While such an approach is used by a number of major software developers, experts say it is extremely rare for a bank of M&I's size.

"I visited that site and was very impressed," said Keefe Bruyette's Kay Lister. She contrasted the culture at the subsidiary with the more traditional atmosphere at the bank. "The people in that shop reminded me of my image of what Microsoft is like. Lots of young, energetic people."

One new software initiative is a so-called data warehouse, which will allow bank customers to "mine" data to generate reports, track profitability, and generally provide more complete information about customers, products, and lines of business.

"We're right now in the throes of defining the name of that product line because it's going to have a lot of central host storage capability," said Mr. Delgadillo. "But it's going to work in a Unix-based client/server environment."

"What's truly unique about this is its going to take data from the host computer and actually expand that (information) through computation and trend analysis and create a library," he continued.

Thus far, M&I Data Services has made the core of the data warehouse available, as well as a number of report-generation tools.

"Many of the deliverables are here and most will be here shortly," said Mr. Kuester, who spends about a third of his time on? the outsourcing subsidiary.

But unlike competitors Electronic Data Systems Corp. and Bisys, M&I has not introduced a home banking option for its bank customers.

"It has never been a case of technical capability," said Mr. Kuester. "If you don't think we could put together a system that will be accessible by your PC at home, you're kidding yourself. We could do that tomorrow morning."

Rather, Mr. Kuester said, M&I has avoided offering home banking via PC because there is little market demand. "As a stand-alone product, it has no appeal to the normal person and certainly no appeal if you have to pay me for it."

He's equally skeptical of the special screen phones that a number of large banks are offering customers. "To me, it's a go-away product," said Mr. Kuester. "If I am going to be able to do this on my TV in three years, tell me again why I want this screen phone?"

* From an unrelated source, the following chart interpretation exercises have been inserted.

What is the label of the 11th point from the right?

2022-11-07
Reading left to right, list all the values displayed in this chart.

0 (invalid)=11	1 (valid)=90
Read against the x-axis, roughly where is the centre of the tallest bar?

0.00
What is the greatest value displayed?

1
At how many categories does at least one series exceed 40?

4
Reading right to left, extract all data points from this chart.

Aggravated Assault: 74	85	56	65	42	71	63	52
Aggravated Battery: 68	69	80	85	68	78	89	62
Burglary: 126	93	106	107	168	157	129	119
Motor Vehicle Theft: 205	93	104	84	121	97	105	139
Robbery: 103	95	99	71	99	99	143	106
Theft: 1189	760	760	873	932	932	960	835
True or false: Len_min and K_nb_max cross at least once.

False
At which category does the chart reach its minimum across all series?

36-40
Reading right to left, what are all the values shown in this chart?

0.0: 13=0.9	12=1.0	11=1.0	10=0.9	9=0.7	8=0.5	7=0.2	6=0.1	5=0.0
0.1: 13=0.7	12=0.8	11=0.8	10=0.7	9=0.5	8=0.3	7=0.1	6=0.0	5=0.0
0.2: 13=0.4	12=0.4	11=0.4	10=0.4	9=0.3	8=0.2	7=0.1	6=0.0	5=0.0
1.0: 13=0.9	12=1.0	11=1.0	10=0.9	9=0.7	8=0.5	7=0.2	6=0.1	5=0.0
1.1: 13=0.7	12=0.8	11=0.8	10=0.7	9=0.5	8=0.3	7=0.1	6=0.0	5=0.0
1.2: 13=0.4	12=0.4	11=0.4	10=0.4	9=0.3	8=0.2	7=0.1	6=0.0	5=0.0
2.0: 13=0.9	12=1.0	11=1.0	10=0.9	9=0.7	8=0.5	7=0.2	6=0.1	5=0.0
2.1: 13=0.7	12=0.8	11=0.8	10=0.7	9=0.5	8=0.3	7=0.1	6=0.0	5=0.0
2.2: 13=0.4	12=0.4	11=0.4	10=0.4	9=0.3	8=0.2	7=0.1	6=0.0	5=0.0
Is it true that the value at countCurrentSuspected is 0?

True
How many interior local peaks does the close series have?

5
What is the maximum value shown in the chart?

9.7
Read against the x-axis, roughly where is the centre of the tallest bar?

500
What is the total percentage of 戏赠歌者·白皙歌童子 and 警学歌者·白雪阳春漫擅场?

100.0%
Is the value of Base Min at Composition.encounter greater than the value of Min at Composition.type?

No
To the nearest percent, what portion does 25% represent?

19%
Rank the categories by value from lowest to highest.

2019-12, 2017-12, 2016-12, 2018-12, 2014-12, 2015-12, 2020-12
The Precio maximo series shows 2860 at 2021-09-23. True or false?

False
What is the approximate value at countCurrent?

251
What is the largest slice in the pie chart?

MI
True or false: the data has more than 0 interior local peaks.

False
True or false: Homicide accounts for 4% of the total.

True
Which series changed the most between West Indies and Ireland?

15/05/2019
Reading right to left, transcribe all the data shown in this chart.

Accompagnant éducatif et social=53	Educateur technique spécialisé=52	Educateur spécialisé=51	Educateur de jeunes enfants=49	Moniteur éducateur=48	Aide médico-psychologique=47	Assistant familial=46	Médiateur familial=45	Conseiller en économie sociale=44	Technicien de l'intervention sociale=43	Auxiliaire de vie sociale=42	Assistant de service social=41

Indeed, Mr. Kuester expects interactive television to be the most obvious avenue for home banking delivery. As he sees it, home banking will be just one among many services - calling up stock quotes and movies on demand, for example - that will be available through television. Only then, he reasons, will large number of customers be willing to pay for the service.

The bank is a member of the Interactive Television Association. Mr. Kuester also noted that Ameritech, the Chicago-based regional Bell company, is installing interactive cable in a number of test sites in the Midwest, including southeastern Wisconsin.

"We're talking to all parties as to how we will provide products and services to plug in," he said.

And while this technology is still at least a couple of years away, Mr. Kuester said it will likely leap-frog over all other channels. "It's the more ultimate product right now," he said. "One reason is it transcends age groups . . . because older people are conversant with surfing with their remote" but not, for the most part, with PCs.

Mr. Delgadillo added, "We have a fairly good sense of timing to bring things to market when in fact there is a demand for it, and we can make money and, more important, invest back in the product."

Despite the changes in the industry, M&I Data Services does not expect to expand into facilities management arrangements, in which outsourcers operate on-site data centers for bank customers.

"The economics clearly dictate that a service bureau environment, remote, is still the most cost effective," said Mr. Kuester.

Mr. Delgadillo added, "Our value add is on the software side. And that really leads to the choice we made many years ago - in fact when Dennis joined the company - and that is to attract customers onto a common set of products and services and grow our customer base one customer at a time.